Phong Le mira STRC a US$ 100
O CEO Phong Le afirmou na teleconferência de resultados do segundo trimestre que deseja ver o STRC negociando, com o tempo, na faixa de US$ 99 a US$ 100 — um objetivo que o mercado ainda não precificou.
Na pré-abertura desta segunda-feira, as ações preferenciais eram negociadas em torno de US$ 95,55.
A Strategy ainda dispõe de US$ 785,2 milhões de autorização dentro do programa de recompra de até US$ 1 bilhão anunciado em 29 de junho.
As vendas de Bitcoin começaram no fim de maio, quando a empresa se desfez de 32 BTC em sua primeira alienação desde dezembro de 2022. O ritmo se acelerou após a aprovação, em junho, de um plano que permite vender até US$ 1,25 bilhão em BTC.

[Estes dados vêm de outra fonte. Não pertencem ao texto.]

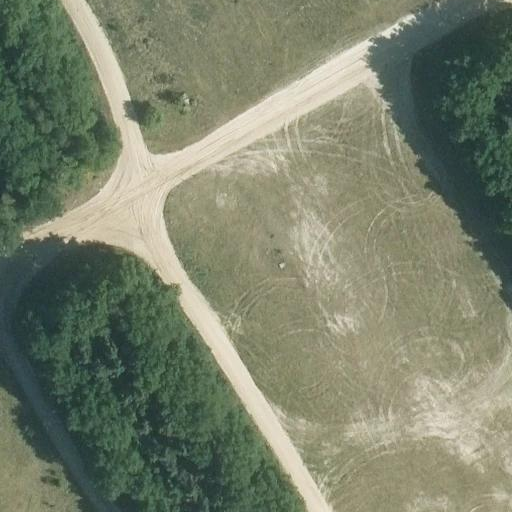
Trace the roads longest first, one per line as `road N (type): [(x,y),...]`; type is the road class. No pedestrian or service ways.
road 1 (track): [(74,0),(111,74),(158,252),(318,511)]
road 2 (track): [(139,192),(475,0)]
road 3 (track): [(107,511),(0,330)]
road 4 (track): [(139,192),(52,239),(0,255)]
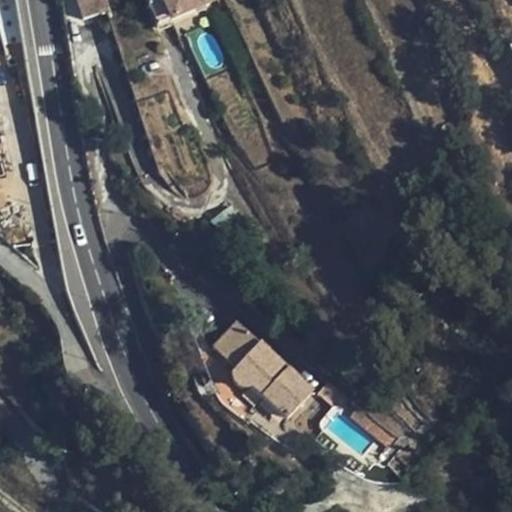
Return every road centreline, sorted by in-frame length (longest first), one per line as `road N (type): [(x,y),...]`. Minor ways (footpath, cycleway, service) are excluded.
road 1 (tertiary): [(118,333),(93,273),(74,191),(42,0)]
road 2 (residential): [(0,251),(59,310),(95,387),(115,393),(141,384)]
road 3 (residential): [(118,333),(131,315),(121,229),(133,226),(210,278)]
road 4 (tertiary): [(219,511),(141,384)]
road 5 (residential): [(65,511),(0,411)]
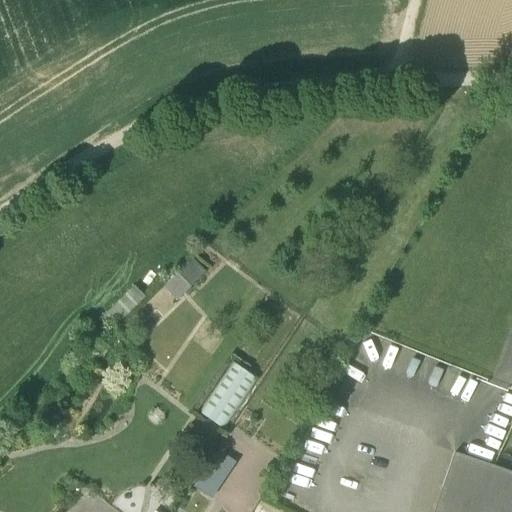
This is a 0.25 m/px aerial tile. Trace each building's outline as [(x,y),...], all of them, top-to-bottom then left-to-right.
[(176,302),(205,275),(191,261),(162,287),(176,302)] [(109,307),(119,318),(146,293),(136,283),(109,307)] [(172,316),(192,331),(203,317),(183,302),(172,316)] [(199,413),(221,428),(255,379),(232,363),(199,413)] [(217,453),(209,465),(225,475),(233,463),(217,453)] [(511,511),(511,472),(454,453),(434,511),(511,511)]
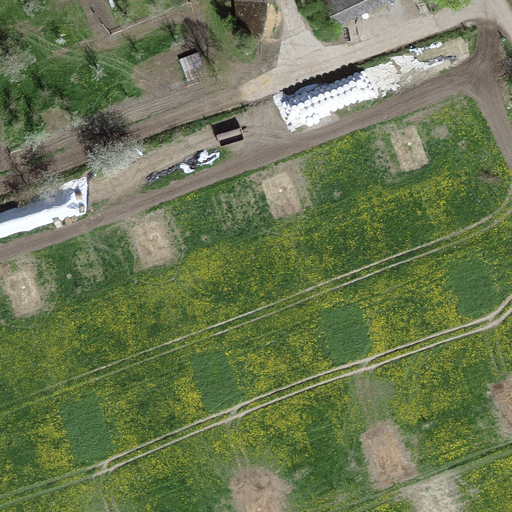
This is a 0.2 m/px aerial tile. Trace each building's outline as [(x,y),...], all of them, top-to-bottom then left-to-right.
[(333,0),(324,5),(339,34),(393,7),(389,0),(333,0)] [(337,105),(478,67),(469,35),(328,74),(337,105)] [(303,119),(294,91),(247,107),(256,135),(303,119)] [(399,175),(437,165),(424,117),(387,127),(399,175)] [(257,177),(275,224),(312,210),(294,163),(257,177)] [(165,211),(129,226),(149,272),(185,257),(165,211)] [(38,260),(0,272),(17,320),(54,307),(38,260)]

Cerca de US$ 429 milhões desse limite já foram utilizados, e os formulários enviados pela empresa não mostram novas compras de Bitcoin desde junho. Na prática, os acionistas hoje convivem com um tesouro de BTC administrado para otimizar a própria estrutura de capital da companhia, e não mais para expansão agressiva da posição.